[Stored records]
────────────────────────────────────────

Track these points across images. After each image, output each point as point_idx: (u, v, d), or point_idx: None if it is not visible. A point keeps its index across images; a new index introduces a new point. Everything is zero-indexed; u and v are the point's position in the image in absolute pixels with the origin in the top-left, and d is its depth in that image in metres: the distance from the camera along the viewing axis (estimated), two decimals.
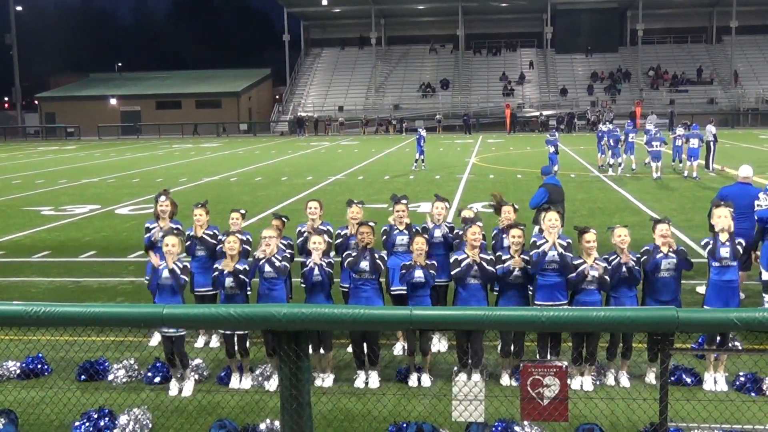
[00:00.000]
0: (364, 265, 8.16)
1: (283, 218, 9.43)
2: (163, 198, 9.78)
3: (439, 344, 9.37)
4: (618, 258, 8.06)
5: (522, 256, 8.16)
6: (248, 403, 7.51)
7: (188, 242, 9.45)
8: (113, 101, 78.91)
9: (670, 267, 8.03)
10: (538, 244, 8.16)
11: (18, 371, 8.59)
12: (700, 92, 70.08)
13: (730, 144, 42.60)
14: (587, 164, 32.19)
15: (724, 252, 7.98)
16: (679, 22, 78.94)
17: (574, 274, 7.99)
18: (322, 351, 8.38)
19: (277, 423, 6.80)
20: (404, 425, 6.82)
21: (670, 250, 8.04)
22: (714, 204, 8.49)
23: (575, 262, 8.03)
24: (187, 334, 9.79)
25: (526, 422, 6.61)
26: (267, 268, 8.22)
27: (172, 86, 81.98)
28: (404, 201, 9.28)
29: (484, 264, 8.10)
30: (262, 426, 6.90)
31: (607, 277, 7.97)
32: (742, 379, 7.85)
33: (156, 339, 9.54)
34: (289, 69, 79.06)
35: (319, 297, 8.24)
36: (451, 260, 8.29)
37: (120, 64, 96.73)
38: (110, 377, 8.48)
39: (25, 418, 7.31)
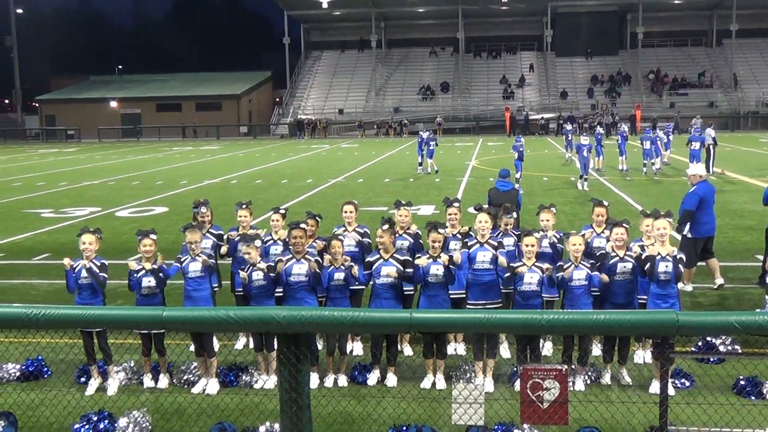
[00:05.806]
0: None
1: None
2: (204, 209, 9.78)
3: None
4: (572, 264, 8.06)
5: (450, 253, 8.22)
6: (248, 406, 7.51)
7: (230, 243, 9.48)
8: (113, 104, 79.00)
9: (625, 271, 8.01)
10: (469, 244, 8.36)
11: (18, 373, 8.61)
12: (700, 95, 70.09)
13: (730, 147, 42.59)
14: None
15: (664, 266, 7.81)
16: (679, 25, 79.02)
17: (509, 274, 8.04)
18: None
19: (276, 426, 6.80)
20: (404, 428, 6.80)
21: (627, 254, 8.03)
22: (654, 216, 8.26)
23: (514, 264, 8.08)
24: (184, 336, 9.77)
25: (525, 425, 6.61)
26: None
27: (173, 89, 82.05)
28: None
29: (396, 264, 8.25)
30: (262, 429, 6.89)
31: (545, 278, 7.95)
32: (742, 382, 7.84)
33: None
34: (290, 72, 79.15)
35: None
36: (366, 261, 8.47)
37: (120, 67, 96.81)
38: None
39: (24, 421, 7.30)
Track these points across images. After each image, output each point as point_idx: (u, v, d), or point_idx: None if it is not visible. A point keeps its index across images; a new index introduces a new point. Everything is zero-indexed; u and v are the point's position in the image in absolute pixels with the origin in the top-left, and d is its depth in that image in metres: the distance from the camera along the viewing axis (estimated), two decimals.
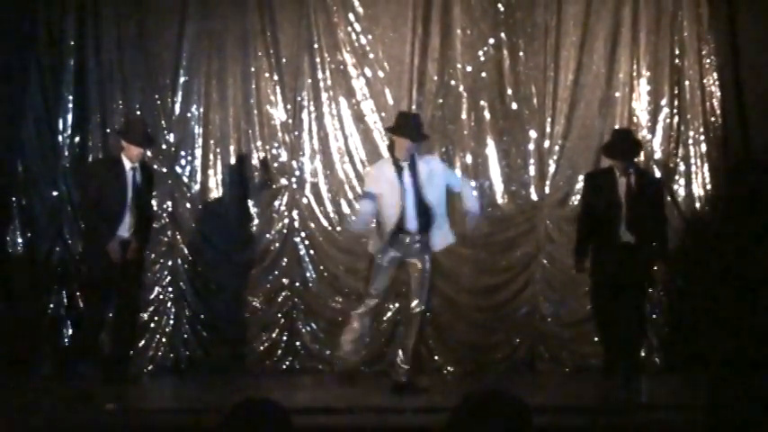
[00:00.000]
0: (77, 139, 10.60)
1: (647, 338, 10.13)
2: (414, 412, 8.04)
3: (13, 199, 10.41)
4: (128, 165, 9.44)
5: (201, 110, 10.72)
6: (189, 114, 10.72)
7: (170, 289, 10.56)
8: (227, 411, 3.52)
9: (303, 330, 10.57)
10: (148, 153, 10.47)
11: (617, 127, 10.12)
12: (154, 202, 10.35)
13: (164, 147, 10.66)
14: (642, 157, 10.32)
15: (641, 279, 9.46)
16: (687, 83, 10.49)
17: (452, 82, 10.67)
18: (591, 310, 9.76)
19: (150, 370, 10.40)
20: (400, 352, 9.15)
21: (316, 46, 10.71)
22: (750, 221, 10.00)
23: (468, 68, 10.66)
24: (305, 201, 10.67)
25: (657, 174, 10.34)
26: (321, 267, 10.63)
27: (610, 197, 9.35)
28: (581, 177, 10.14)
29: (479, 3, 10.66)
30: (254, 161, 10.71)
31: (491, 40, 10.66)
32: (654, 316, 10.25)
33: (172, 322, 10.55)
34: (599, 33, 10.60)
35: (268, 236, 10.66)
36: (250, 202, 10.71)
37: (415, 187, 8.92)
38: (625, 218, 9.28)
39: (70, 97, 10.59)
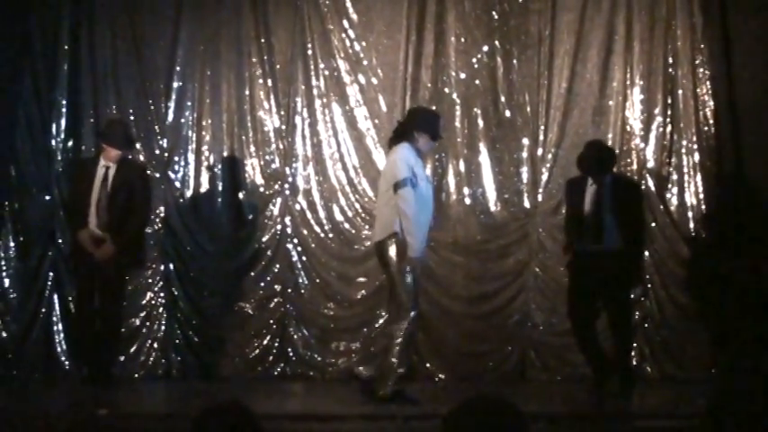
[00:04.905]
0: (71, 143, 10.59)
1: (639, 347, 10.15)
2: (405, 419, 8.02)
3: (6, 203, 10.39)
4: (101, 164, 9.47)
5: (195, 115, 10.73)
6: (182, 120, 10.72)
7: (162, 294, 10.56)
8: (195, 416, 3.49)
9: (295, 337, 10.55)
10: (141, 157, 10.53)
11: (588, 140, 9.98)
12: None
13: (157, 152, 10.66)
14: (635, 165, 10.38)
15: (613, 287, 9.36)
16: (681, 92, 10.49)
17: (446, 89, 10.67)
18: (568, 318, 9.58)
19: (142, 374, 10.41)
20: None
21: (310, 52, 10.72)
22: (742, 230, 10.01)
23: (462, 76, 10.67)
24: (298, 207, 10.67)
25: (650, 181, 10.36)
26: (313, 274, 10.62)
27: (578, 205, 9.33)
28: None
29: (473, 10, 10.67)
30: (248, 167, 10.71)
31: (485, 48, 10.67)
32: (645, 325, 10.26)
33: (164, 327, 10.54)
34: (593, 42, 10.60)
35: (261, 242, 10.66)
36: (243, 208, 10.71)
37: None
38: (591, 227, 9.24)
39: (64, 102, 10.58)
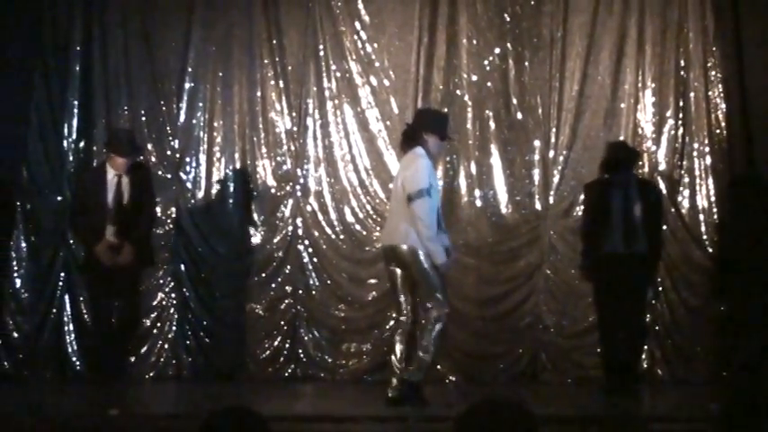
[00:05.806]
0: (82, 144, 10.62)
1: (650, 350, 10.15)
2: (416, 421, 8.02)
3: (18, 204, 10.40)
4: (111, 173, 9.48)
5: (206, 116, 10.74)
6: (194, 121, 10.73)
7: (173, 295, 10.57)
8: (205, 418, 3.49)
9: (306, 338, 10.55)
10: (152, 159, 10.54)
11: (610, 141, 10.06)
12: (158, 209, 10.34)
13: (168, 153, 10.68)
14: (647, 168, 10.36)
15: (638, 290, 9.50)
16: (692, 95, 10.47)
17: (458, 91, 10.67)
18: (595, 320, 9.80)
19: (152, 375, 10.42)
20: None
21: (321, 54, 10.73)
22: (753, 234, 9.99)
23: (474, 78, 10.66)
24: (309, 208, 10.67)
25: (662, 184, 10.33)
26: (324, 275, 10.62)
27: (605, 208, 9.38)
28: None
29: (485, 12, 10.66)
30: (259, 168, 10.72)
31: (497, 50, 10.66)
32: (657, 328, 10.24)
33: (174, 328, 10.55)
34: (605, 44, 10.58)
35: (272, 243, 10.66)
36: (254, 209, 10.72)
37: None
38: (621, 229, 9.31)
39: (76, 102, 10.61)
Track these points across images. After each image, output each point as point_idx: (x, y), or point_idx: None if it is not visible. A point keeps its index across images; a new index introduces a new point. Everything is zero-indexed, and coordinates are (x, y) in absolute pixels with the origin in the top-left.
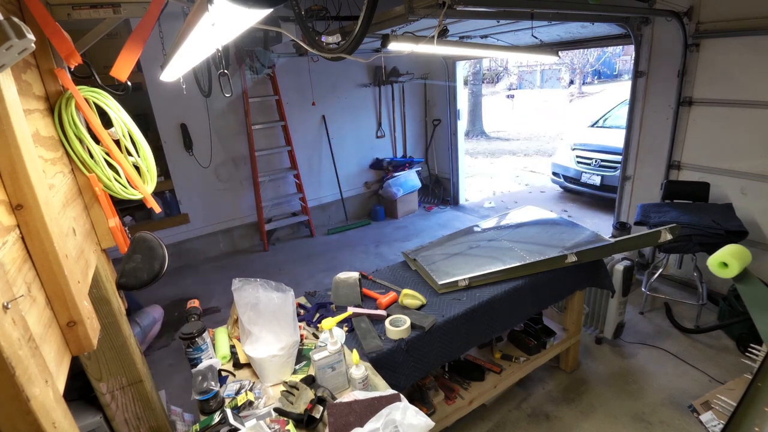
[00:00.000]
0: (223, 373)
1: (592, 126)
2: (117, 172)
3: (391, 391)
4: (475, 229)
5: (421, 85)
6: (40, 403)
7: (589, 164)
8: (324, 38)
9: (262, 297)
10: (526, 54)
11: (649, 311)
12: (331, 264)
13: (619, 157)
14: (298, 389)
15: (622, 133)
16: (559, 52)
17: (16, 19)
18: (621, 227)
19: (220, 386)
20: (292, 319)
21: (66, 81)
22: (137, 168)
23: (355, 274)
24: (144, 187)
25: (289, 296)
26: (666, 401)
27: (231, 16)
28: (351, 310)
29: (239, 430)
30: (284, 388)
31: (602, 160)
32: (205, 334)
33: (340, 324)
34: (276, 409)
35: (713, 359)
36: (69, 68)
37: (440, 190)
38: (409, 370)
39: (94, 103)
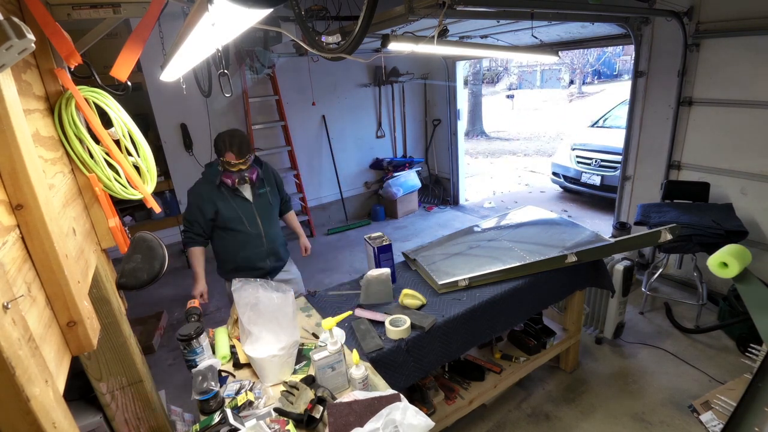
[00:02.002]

────────────────────────────────────────

→ **Problem to work on**: The entries are to be transcribed in full. Their pictures are not.

→ **Reply**:
Track these points across images. After each image, output each point as point_idx: (u, v, d), or point_idx: None if it is not visible. A point keeps its index across images; a new index introduces a new point. Everything is zero-indexed; u and v are the point's position in the image in absolute pixels with the origin in the top-left, and d is its depth in that image in metres: the distance from the camera along the viewing axis (estimated), two decimals.
[00:00.000]
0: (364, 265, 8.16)
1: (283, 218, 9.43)
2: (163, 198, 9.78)
3: (439, 344, 9.37)
4: (618, 258, 8.06)
5: (522, 256, 8.16)
6: (248, 403, 7.51)
7: (188, 242, 9.45)
8: (113, 101, 78.91)
9: (670, 267, 8.03)
10: (538, 244, 8.16)
11: (18, 371, 8.59)
12: (700, 92, 70.08)
13: (730, 144, 42.60)
14: (587, 164, 32.19)
15: (724, 252, 7.98)
16: (679, 22, 78.94)
17: (574, 274, 7.99)
18: (322, 351, 8.38)
19: (277, 423, 6.80)
20: (404, 425, 6.82)
21: (670, 250, 8.04)
22: (714, 204, 8.49)
23: (575, 262, 8.03)
24: (187, 334, 9.79)
25: (526, 422, 6.61)
26: (267, 268, 8.22)
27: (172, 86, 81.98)
28: (404, 201, 9.28)
29: (484, 264, 8.10)
30: (262, 426, 6.90)
31: (607, 277, 7.97)
32: (742, 379, 7.85)
33: (156, 339, 9.54)
34: (289, 69, 79.06)
35: (319, 297, 8.24)
36: (451, 260, 8.29)
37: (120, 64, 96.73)
38: (110, 377, 8.48)
39: (25, 418, 7.31)
[00:05.806]
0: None
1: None
2: (204, 209, 9.78)
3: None
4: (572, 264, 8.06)
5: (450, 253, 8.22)
6: (248, 406, 7.51)
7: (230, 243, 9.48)
8: (113, 104, 79.00)
9: (625, 271, 8.01)
10: (469, 244, 8.36)
11: (18, 373, 8.61)
12: (700, 95, 70.09)
13: (730, 147, 42.59)
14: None
15: (664, 266, 7.81)
16: (679, 25, 79.02)
17: (509, 274, 8.04)
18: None
19: (276, 426, 6.80)
20: (404, 428, 6.80)
21: (627, 254, 8.03)
22: (654, 216, 8.26)
23: (514, 264, 8.08)
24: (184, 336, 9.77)
25: (525, 425, 6.61)
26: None
27: (173, 89, 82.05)
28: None
29: (396, 264, 8.25)
30: (262, 429, 6.89)
31: (545, 278, 7.95)
32: (742, 382, 7.84)
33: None
34: (290, 72, 79.15)
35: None
36: (366, 261, 8.47)
37: (120, 67, 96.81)
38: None
39: (24, 421, 7.30)
Track these points across images. After each image, output each point as point_idx: (u, v, d), or point_idx: None if it is not visible. A point keeps its index across images; a new index introduces a new point. Everything is zero-indexed; u and v are the point's position in the image in absolute pixels with the origin in the top-left, and d is its depth in that image in metres: the distance from the camera along the viewing axis (estimated), two decimals.
[00:00.000]
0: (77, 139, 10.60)
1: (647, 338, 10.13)
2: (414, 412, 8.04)
3: (13, 199, 10.41)
4: (128, 165, 9.44)
5: (201, 110, 10.72)
6: (189, 114, 10.72)
7: (170, 289, 10.56)
8: (227, 411, 3.52)
9: (303, 330, 10.57)
10: (148, 153, 10.47)
11: (617, 127, 10.12)
12: (154, 202, 10.35)
13: (164, 147, 10.66)
14: (642, 157, 10.32)
15: (641, 279, 9.46)
16: (687, 83, 10.49)
17: (452, 82, 10.67)
18: (591, 310, 9.76)
19: (150, 370, 10.40)
20: (400, 352, 9.15)
21: (316, 46, 10.71)
22: (750, 221, 10.00)
23: (468, 68, 10.66)
24: (305, 201, 10.67)
25: (657, 174, 10.34)
26: (321, 267, 10.63)
27: (610, 197, 9.35)
28: (581, 177, 10.14)
29: (479, 3, 10.66)
30: (254, 161, 10.71)
31: (491, 40, 10.66)
32: (654, 316, 10.25)
33: (172, 322, 10.55)
34: (599, 33, 10.60)
35: (268, 236, 10.66)
36: (250, 202, 10.71)
37: (415, 187, 8.92)
38: (625, 218, 9.28)
39: (70, 97, 10.59)
[00:04.905]
0: (71, 143, 10.59)
1: (639, 347, 10.15)
2: (405, 419, 8.02)
3: (6, 203, 10.39)
4: (101, 164, 9.47)
5: (195, 115, 10.73)
6: (182, 120, 10.72)
7: (162, 294, 10.56)
8: (195, 416, 3.49)
9: (295, 337, 10.55)
10: (141, 157, 10.53)
11: (588, 140, 9.98)
12: None
13: (157, 152, 10.66)
14: (635, 165, 10.38)
15: (613, 287, 9.36)
16: (681, 92, 10.49)
17: (446, 89, 10.67)
18: (568, 318, 9.58)
19: (142, 374, 10.41)
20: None
21: (310, 52, 10.72)
22: (742, 230, 10.01)
23: (462, 76, 10.67)
24: (298, 207, 10.67)
25: (650, 181, 10.36)
26: (313, 274, 10.62)
27: (578, 205, 9.33)
28: None
29: (473, 10, 10.67)
30: (248, 167, 10.71)
31: (485, 48, 10.67)
32: (645, 325, 10.26)
33: (164, 327, 10.54)
34: (593, 42, 10.60)
35: (261, 242, 10.66)
36: (243, 208, 10.71)
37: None
38: (591, 227, 9.24)
39: (64, 102, 10.58)
[00:05.806]
0: (82, 144, 10.62)
1: (650, 350, 10.15)
2: (416, 421, 8.02)
3: (18, 204, 10.40)
4: (111, 173, 9.48)
5: (206, 116, 10.74)
6: (194, 121, 10.73)
7: (173, 295, 10.57)
8: (205, 418, 3.49)
9: (306, 338, 10.55)
10: (152, 159, 10.54)
11: (610, 141, 10.06)
12: (158, 209, 10.34)
13: (168, 153, 10.68)
14: (647, 168, 10.36)
15: (638, 290, 9.50)
16: (692, 95, 10.47)
17: (458, 91, 10.67)
18: (595, 320, 9.80)
19: (152, 375, 10.42)
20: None
21: (321, 54, 10.73)
22: (753, 234, 9.99)
23: (474, 78, 10.66)
24: (309, 208, 10.67)
25: (662, 184, 10.33)
26: (324, 275, 10.62)
27: (605, 208, 9.38)
28: None
29: (485, 12, 10.66)
30: (259, 168, 10.72)
31: (497, 50, 10.66)
32: (657, 328, 10.24)
33: (174, 328, 10.55)
34: (605, 44, 10.58)
35: (272, 243, 10.66)
36: (254, 209, 10.72)
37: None
38: (621, 229, 9.31)
39: (76, 102, 10.61)
Track these points across images. After each image, output each point as point_idx: (x, y), or point_idx: None if it is not visible. A point keeps its index across images; a new index introduces a new point. Everything is zero-indexed, and coordinates are (x, y) in absolute pixels with the origin in the top-left.
[00:00.000]
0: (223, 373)
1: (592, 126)
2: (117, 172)
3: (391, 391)
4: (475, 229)
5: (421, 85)
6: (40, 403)
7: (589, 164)
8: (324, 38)
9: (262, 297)
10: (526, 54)
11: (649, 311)
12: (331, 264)
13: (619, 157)
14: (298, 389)
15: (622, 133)
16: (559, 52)
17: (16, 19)
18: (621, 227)
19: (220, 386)
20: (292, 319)
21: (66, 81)
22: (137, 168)
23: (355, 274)
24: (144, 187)
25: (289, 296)
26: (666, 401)
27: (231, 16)
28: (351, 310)
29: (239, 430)
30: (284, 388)
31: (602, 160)
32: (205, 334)
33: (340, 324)
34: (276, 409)
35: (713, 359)
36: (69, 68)
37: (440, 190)
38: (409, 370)
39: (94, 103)
[00:02.002]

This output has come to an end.